--- TO DO ---
Look through the data below. Show each line where the string "autópályán" occurs.

(Transcribed page contents)
_ _ _ _
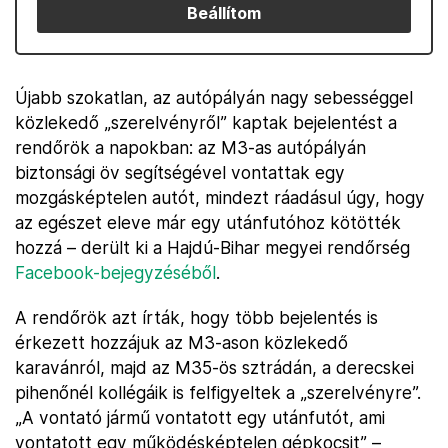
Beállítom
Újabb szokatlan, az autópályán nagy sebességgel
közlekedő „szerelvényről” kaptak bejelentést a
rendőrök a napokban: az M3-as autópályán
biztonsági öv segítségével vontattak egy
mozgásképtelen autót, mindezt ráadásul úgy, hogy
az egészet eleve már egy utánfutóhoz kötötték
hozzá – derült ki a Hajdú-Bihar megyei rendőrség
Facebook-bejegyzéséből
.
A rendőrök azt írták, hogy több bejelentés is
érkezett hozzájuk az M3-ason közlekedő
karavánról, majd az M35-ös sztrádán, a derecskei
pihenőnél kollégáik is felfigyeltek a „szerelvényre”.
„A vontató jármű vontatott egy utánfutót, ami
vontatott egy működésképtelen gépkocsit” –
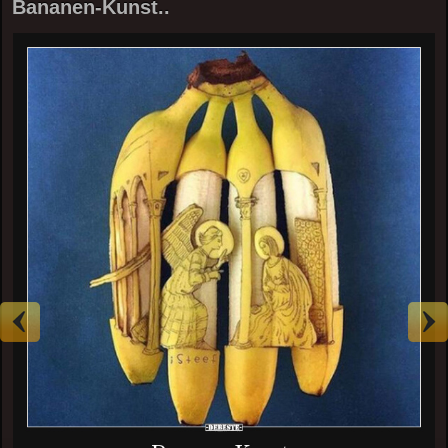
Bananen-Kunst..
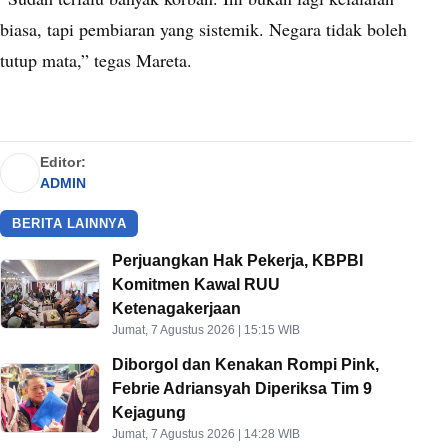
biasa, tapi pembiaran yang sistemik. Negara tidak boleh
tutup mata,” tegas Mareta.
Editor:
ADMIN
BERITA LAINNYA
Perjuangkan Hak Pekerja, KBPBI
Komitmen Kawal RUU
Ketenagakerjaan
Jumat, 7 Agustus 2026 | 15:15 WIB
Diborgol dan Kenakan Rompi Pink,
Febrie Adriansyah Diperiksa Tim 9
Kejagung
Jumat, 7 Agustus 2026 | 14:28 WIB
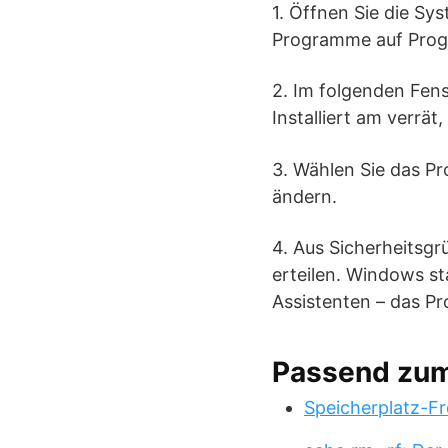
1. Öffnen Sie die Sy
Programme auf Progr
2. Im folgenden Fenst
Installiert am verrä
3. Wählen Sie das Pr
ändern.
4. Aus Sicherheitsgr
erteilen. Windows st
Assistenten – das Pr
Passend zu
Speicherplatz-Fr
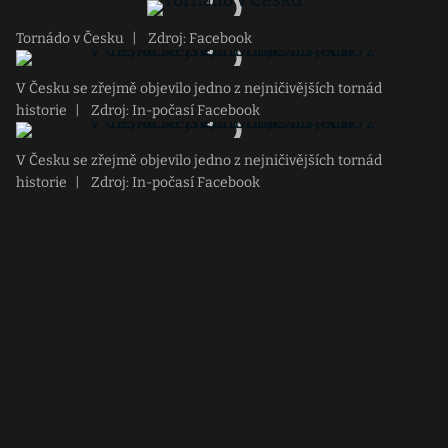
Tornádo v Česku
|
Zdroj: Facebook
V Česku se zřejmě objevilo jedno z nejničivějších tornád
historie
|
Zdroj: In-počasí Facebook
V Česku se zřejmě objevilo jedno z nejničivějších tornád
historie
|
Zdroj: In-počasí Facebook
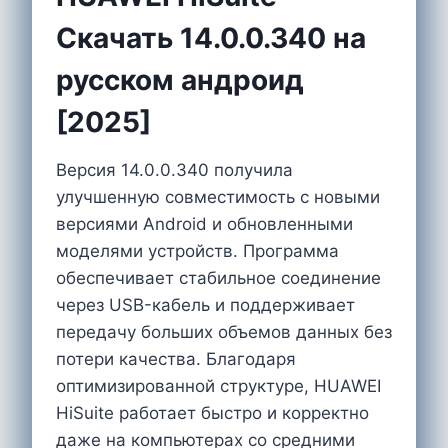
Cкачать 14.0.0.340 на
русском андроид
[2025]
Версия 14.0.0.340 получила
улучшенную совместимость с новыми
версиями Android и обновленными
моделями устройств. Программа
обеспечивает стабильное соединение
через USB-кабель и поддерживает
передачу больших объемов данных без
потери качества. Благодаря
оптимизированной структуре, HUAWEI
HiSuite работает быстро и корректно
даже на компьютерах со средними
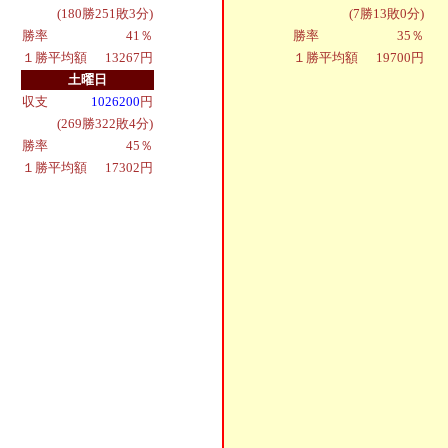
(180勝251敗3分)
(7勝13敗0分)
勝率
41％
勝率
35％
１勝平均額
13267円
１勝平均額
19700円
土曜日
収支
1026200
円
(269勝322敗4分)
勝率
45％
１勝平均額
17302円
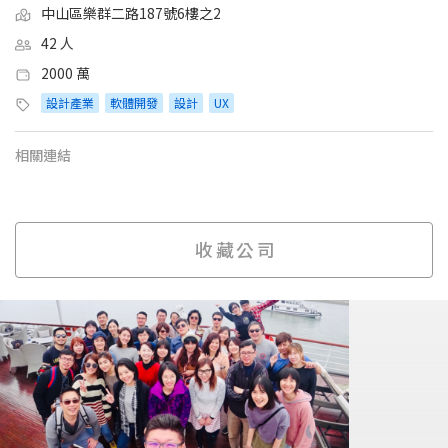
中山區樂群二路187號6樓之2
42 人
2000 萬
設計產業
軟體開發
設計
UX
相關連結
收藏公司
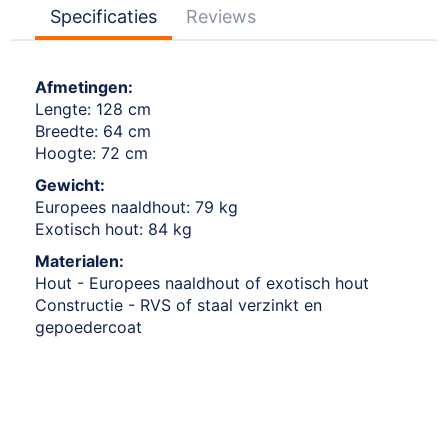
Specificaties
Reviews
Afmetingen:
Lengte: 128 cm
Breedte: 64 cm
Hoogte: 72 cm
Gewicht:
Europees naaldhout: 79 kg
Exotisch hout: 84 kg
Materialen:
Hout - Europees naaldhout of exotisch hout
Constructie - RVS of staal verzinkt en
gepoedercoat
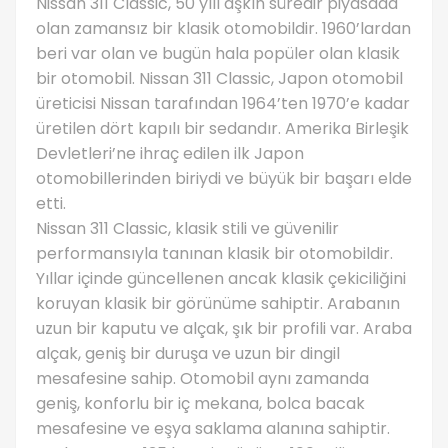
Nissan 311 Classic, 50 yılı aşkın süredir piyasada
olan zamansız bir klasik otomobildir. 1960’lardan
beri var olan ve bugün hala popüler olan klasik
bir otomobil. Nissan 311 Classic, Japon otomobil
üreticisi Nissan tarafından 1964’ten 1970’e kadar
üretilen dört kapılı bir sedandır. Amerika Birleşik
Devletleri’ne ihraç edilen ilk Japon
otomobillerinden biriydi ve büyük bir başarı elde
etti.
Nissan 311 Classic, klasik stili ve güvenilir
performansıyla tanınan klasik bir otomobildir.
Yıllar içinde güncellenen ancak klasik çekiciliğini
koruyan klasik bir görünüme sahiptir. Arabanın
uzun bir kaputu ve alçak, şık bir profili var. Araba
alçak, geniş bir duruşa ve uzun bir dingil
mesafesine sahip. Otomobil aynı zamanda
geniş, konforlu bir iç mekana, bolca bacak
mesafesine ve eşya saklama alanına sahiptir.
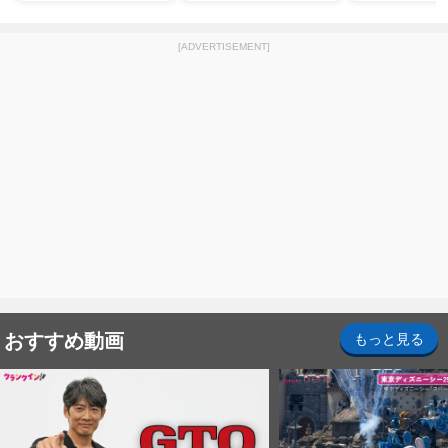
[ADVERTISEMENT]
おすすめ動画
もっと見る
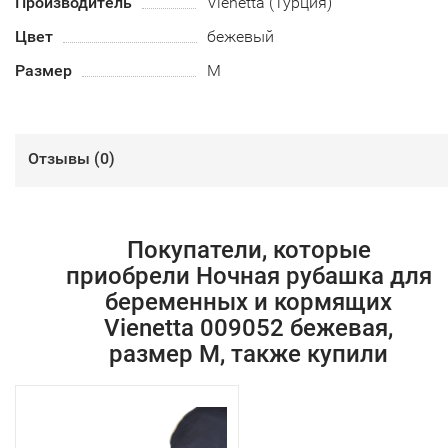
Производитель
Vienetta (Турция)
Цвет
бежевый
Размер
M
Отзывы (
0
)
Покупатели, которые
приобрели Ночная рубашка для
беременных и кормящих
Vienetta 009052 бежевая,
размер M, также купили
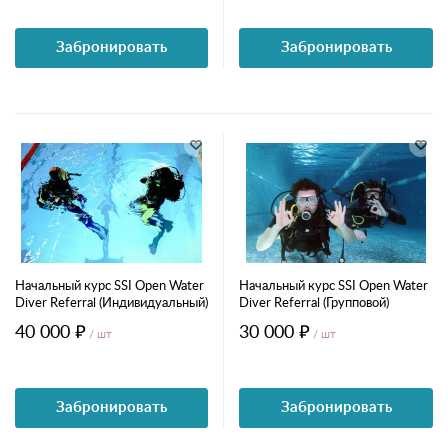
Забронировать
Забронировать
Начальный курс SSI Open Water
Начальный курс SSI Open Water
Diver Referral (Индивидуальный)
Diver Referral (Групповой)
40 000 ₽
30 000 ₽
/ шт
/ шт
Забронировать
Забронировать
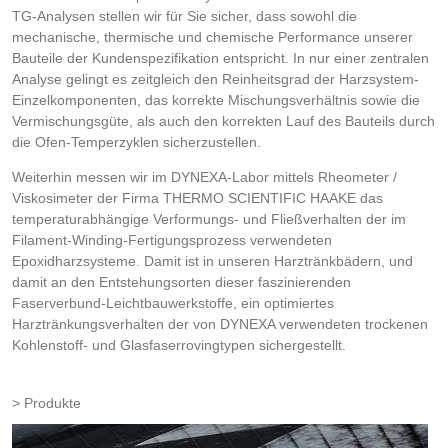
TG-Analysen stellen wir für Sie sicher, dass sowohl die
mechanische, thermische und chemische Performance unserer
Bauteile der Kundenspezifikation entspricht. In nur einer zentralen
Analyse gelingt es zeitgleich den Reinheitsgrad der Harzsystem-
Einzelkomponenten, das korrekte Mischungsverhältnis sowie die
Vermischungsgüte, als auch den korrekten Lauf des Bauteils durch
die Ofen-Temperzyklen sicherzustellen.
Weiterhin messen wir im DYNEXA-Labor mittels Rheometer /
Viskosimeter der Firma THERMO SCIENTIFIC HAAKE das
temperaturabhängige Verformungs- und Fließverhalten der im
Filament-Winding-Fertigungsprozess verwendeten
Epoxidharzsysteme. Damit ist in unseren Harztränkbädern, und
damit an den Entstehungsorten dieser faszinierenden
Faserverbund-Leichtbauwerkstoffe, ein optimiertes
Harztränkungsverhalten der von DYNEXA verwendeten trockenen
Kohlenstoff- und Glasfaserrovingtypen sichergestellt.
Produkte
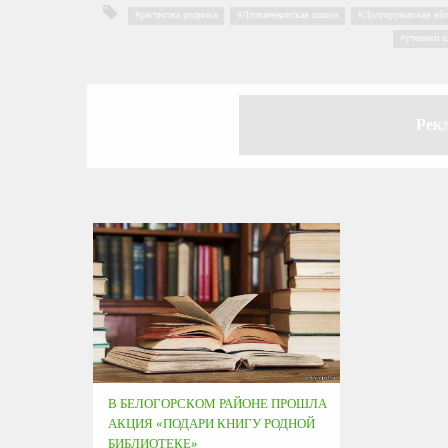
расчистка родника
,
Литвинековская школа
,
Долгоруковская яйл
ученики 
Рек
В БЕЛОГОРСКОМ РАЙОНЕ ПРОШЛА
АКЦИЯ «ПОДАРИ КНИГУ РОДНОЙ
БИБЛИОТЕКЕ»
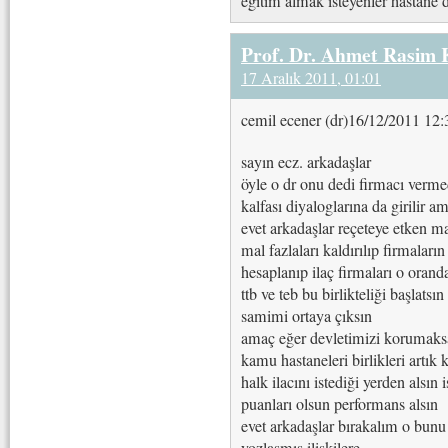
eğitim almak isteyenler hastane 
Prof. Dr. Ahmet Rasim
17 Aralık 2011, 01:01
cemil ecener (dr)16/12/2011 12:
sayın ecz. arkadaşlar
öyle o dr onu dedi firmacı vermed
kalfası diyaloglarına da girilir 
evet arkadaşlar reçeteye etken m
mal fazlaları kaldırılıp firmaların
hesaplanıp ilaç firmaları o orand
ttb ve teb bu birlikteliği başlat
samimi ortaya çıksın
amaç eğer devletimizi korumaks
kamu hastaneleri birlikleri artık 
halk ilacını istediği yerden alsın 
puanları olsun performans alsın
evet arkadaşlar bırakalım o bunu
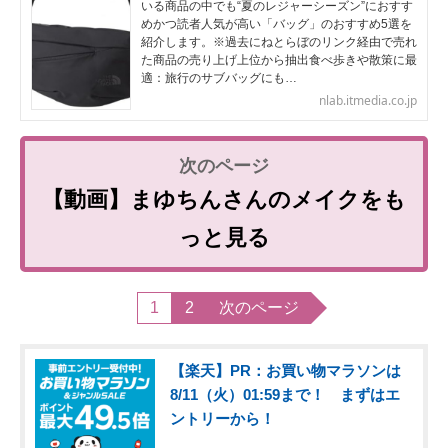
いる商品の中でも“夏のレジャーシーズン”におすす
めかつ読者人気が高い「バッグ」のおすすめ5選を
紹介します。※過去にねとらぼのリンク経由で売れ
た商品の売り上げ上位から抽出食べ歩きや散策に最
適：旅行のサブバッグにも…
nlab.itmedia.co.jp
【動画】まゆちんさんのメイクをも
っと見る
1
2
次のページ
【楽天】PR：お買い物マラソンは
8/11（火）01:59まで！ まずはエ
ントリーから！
_ _ _ _
--- RESPONSE FOR THIS EXERCISE ---
Újabb szokatlan, az autópályán nagy sebességgel
rendőrök a napokban: az M3-as autópályán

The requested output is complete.